Published online by Cambridge University Press: 23 May 2019
To determine whether political transformation causes radical and long-lasting change requires attention to the question of whether that transformation has changed the regime or the state (Petras 1989, pp. 26–27). At the regime level, change occurs in government, parliament, electoral rules, political parties and degrees of civic participation. Changes at the regime level often occur as a result of the reform of political institutions, from which a new regime emerges. For instance, when the administrative structure is reformed, state-society relations are re-regulated or the electoral system is changed, regime change is or may be the result. In the context of international interest in democratizing reforms, many states have introduced institutional designs meant to promote democracy. Political change at the state level, while more powerful and consequential, has proved less likely to occur. Petras (1989, p. 26) emphasizes the state's embodiment of “the permanent institution of government and the concomitant ensemble of class relations which have been embedded in these same institutions”. It follows that to determine whether political change has the potential to consolidate democracy demands consideration of change at the level of the state.

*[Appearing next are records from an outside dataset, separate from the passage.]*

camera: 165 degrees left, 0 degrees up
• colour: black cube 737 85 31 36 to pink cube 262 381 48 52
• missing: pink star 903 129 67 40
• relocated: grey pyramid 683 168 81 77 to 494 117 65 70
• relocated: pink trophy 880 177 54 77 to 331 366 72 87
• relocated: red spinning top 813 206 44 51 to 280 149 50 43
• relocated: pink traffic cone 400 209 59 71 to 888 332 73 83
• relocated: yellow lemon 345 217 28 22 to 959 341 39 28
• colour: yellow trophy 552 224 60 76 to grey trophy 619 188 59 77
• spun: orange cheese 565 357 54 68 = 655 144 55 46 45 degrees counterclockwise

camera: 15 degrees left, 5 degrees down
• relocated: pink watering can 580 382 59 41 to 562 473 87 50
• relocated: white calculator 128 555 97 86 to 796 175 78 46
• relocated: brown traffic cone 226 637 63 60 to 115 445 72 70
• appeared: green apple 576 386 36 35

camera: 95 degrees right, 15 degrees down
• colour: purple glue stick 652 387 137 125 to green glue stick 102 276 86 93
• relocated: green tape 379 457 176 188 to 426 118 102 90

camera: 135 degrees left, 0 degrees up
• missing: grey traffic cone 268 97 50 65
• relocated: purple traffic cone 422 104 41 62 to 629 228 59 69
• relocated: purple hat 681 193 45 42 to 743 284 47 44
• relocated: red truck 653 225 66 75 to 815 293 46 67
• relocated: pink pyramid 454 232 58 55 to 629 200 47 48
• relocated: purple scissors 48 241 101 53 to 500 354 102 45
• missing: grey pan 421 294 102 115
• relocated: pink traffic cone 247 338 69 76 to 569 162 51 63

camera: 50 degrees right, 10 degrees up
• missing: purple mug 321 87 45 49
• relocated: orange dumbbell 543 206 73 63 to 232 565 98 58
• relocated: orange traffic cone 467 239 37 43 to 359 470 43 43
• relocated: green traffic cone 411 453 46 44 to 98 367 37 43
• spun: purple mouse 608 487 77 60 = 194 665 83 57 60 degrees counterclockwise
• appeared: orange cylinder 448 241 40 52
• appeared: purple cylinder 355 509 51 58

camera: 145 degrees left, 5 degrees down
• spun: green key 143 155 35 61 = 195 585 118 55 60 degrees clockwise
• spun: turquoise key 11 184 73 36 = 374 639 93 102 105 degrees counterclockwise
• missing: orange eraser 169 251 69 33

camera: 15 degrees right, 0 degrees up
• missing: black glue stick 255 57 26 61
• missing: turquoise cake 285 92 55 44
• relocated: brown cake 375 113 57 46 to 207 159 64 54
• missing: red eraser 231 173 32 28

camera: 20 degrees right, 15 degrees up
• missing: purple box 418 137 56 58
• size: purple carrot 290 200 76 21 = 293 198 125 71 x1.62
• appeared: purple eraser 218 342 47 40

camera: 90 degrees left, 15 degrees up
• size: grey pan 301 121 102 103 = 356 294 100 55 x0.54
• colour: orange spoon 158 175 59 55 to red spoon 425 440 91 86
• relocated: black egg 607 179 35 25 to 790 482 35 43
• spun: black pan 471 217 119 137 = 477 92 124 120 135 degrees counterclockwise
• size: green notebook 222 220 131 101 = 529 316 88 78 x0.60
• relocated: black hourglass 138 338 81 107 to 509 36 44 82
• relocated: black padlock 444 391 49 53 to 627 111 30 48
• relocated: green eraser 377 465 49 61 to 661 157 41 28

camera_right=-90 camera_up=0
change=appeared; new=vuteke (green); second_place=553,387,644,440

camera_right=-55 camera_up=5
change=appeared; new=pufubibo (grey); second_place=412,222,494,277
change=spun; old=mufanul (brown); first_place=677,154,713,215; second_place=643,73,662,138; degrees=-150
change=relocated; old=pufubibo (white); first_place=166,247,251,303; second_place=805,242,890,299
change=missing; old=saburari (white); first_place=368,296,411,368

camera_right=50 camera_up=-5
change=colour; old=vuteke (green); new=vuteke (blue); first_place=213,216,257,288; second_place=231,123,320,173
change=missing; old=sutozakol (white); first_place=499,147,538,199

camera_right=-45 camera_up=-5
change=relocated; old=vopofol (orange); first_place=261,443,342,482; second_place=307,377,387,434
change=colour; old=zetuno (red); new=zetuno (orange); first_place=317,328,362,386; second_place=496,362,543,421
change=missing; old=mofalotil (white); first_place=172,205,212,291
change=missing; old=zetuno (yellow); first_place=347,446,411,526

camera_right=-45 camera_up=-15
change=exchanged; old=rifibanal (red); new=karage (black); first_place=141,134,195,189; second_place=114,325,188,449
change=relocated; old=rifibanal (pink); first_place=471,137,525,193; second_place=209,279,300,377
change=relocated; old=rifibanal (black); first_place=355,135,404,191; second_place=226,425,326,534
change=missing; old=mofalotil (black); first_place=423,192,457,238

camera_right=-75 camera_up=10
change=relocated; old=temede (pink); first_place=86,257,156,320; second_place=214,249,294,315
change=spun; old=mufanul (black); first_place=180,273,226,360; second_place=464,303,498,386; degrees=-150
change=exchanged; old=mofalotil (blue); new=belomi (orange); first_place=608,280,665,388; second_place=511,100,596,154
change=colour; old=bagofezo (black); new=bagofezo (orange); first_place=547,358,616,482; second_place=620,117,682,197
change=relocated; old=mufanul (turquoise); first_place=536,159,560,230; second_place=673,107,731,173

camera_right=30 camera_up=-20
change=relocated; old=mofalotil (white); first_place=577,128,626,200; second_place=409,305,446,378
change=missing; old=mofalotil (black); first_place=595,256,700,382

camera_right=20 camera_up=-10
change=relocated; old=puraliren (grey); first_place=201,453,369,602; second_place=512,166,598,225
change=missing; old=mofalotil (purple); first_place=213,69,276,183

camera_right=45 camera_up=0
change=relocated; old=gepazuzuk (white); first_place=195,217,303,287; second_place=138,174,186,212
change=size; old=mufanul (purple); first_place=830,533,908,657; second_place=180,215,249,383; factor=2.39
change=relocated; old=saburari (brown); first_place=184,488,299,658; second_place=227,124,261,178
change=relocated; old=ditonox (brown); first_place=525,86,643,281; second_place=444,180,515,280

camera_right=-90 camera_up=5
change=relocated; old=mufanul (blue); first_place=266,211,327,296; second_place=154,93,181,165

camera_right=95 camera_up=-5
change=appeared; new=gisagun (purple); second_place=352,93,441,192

Decentralization ranks among the most important reforms of a state's political institutions. It entails administrative restructuring that aims to establish efficient, participatory and democratic self-government. According to Sharpe, three principles underpin democratic local governance: liberty, participation and efficient service (Sharpe 1970, p. 156). Any local administration that upholds these values would approach the ideal of local democracy, which is a foundation for a developing democratic regime.
This chapter examines the effects that regime decentralization can have on the characteristics of the state, including those not anticipated by the elites that have supported decentralization. It elaborates on characteristics of the Thai state and, in particular, on interactions between the state and local political actors in rural and provincial areas. Its focus is on political power relations outside Bangkok. The chapter assesses the way in which three basic attributes of the state — a centralized and powerful bureaucracy, deep-rooted clientelism and what I term “hegemonic ideology” — informed decentralization. In turn, these attributes engendered resistance to the process of decentralization itself. That resistance dated from the beginning of the decentralization movement. However, the trend of democratization at the time meant that it took concealed forms.